SUPPLIED INFORMATION START

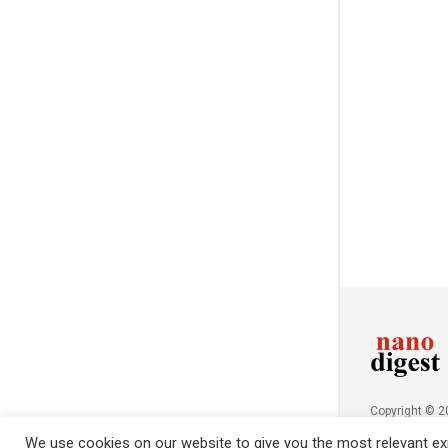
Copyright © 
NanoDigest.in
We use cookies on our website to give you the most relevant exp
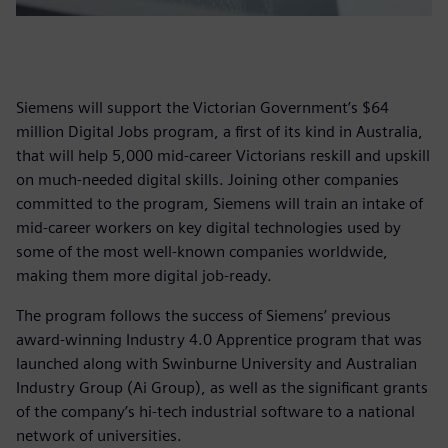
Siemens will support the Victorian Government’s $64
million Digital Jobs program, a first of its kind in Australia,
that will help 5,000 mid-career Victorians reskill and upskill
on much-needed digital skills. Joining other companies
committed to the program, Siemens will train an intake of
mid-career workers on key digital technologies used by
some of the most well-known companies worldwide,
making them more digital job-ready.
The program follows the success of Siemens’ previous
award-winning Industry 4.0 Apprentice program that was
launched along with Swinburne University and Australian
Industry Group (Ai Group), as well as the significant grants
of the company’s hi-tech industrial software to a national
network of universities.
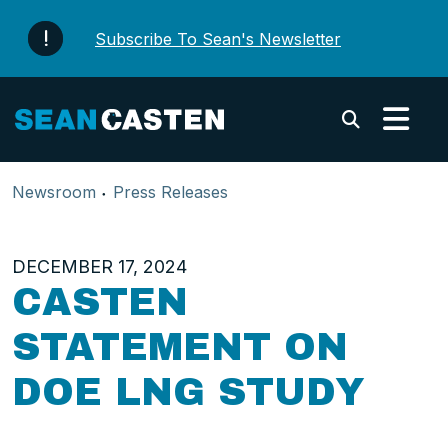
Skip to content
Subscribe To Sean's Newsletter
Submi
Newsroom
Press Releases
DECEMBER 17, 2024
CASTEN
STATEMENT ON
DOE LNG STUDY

SUPPLIED INFORMATION END

**DIRECTIONS FOR THIS TASK**
Report each line of the entries where the word "program" occurs.

**YOUR SOLUTION**
million Digital Jobs program, a first of its kind in Australia,
committed to the program, Siemens will train an intake of
The program follows the success of Siemens’ previous
award-winning Industry 4.0 Apprentice program that was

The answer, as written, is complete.